The purchase of a new car is an an experience I only remember from childhood. As an adult, I’ve never purchased a new car. But as a child, I remember there was a strong family ritual about such purchases. The ritual involved taking my grandmother for a drive in the potential purchase to the nearby settlement, Tuncester. And the final purchase could only ever go ahead if she was happy with the drive.
Tuncester is about five kilometres from where I grew up on the edge of Lismore. Even now, it’s only a handful of houses, a factory, and a wrecking yard. Back then, the factory space was occupied by Tooth’s Northern Brewery. I don’t know what happened to the brewery, but I recall there was a lot of excitement when it opened about possible employment. The factory there now seems much larger.
The only thing I’m aware of now, though I wasn’t back then, was that Tuncester was home to Cubawee, a self-managed Aboriginal settlement in the days of state and church run “missions”.
This biography of Frank Roberts records the significance of what happened back then.
Roberts and his family moved in 1937 to the Aboriginal settlement at Tuncester, near Lismore, where there was no board-appointed manager. About 1933 he had committed himself to evangelism under the auspices of the United Aborigines Mission. Frank, his father and brothers held prayer meetings and ran the Tuncester settlement. In an effort to put pressure on families to move to supervised reserves, the Aborigines Protection Board had closed the school and threatened to remove children from their parents. Roberts campaigned against the board’s policies.
Tuncester became a refuge for Aborigines who objected to the authority of White managers on stations and reserves. Roberts called the settlement by its Aboriginal name, Cubawee, which meant ‘plentiful food’.
https://adb.anu.edu.au/biography/roberts-frank-11535
As we drove to Tuncester this afternoon, I kept an eye out to see if there was any evidence of the former settlement though, to be honest, I had no idea what to look out for. I noticed there was a Cubawee Creek, so I can only assume it was closeby.

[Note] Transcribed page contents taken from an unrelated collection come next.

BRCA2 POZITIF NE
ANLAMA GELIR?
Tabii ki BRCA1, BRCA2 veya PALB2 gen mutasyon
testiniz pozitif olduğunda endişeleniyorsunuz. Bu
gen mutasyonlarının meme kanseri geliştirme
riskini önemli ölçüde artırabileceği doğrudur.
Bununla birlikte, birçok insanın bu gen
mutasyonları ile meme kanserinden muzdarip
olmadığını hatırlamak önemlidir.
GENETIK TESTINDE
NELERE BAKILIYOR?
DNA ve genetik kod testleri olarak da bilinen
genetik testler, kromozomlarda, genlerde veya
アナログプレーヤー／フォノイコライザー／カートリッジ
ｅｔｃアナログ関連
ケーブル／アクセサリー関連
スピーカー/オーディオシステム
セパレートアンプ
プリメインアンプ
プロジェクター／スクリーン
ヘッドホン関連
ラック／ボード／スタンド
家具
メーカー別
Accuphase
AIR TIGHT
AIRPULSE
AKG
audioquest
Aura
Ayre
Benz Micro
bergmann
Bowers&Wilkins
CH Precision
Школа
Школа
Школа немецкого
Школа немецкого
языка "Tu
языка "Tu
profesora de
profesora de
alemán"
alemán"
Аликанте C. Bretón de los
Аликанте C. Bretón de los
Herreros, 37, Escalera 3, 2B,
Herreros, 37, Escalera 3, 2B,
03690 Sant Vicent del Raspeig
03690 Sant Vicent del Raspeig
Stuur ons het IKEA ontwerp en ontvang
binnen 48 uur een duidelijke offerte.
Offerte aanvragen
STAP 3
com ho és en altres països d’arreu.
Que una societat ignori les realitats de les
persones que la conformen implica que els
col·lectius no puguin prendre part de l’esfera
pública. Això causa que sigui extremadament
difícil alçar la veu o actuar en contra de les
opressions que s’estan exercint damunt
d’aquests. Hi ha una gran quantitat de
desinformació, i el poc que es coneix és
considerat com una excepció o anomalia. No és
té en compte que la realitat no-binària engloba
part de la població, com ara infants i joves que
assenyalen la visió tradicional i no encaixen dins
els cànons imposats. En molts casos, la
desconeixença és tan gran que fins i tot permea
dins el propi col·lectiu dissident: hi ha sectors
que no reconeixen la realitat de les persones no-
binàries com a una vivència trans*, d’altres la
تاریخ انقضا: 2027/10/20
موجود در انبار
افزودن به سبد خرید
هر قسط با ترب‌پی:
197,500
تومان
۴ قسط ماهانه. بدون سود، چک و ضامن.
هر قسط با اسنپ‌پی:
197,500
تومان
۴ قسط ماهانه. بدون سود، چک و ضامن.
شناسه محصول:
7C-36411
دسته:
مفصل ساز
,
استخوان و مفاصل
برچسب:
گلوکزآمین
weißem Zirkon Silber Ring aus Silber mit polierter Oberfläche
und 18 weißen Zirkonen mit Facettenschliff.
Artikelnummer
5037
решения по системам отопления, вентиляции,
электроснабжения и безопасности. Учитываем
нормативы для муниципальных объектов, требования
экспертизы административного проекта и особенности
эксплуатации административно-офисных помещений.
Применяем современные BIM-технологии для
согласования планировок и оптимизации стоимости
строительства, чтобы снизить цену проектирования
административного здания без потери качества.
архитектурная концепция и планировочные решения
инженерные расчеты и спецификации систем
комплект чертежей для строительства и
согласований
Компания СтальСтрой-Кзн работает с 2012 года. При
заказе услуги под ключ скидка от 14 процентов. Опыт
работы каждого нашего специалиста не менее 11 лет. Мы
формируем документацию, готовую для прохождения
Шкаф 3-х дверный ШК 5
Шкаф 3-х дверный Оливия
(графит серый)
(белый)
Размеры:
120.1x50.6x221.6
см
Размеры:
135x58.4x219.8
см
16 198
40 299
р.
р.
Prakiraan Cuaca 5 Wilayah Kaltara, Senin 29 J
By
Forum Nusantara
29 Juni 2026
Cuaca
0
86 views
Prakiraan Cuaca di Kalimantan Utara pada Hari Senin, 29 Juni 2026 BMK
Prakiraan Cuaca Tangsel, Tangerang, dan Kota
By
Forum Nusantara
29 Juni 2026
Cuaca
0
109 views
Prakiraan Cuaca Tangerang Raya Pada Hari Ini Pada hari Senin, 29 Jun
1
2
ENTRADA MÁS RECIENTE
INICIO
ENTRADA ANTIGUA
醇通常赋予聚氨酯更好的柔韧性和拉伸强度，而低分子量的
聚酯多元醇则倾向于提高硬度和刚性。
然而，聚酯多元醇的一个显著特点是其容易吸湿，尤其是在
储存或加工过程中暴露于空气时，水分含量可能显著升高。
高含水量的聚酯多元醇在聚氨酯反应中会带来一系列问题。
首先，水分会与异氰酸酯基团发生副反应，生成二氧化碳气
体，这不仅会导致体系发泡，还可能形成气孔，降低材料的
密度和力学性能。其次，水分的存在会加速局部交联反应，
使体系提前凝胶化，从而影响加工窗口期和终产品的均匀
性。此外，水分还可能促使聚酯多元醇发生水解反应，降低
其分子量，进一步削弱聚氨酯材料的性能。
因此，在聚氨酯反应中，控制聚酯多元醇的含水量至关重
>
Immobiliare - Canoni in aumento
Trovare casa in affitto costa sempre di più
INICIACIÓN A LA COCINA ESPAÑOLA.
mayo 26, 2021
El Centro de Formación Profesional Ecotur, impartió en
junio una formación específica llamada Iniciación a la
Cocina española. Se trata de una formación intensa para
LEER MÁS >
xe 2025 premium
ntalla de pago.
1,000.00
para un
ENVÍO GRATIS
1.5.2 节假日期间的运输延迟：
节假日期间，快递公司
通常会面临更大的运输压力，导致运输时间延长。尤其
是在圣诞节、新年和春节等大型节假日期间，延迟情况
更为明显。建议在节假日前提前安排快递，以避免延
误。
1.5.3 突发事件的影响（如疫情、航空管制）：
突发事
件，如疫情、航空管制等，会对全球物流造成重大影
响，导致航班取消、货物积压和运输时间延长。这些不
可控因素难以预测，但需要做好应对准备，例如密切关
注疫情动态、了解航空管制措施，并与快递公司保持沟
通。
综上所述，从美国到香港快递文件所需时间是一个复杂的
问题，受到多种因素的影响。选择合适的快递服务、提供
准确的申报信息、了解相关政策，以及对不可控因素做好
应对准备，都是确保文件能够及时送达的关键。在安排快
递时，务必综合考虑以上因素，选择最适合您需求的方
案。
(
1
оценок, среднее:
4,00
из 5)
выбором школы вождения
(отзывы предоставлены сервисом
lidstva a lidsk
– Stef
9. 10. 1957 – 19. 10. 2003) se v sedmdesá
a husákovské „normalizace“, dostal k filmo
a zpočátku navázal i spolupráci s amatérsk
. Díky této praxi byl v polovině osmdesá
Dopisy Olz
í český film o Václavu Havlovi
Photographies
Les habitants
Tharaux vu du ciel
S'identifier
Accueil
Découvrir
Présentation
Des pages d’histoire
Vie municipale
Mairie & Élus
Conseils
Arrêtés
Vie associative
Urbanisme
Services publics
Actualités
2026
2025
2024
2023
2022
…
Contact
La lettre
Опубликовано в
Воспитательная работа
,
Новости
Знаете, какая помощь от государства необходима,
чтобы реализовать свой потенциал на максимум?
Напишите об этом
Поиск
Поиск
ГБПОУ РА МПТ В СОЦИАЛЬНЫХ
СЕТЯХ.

Tuncester is only a few kilometres from the edge of the Lismore city settlement, and it’s not long before you find yourself on a dirt road, surrounded by cattle. Though you hear the sounds of the cattle and occasional car going past, you find yourself there with only your thoughts, some beautiful countryside and an amazing sunset.
As you return to Lismore the road rises slightly, as you go over the levee bank, designed to protect South Lismore from flooding. In my childhood mind, it was always much larger, and a sign for this young boy that I shouldn’t travel any further out beyond the city limits.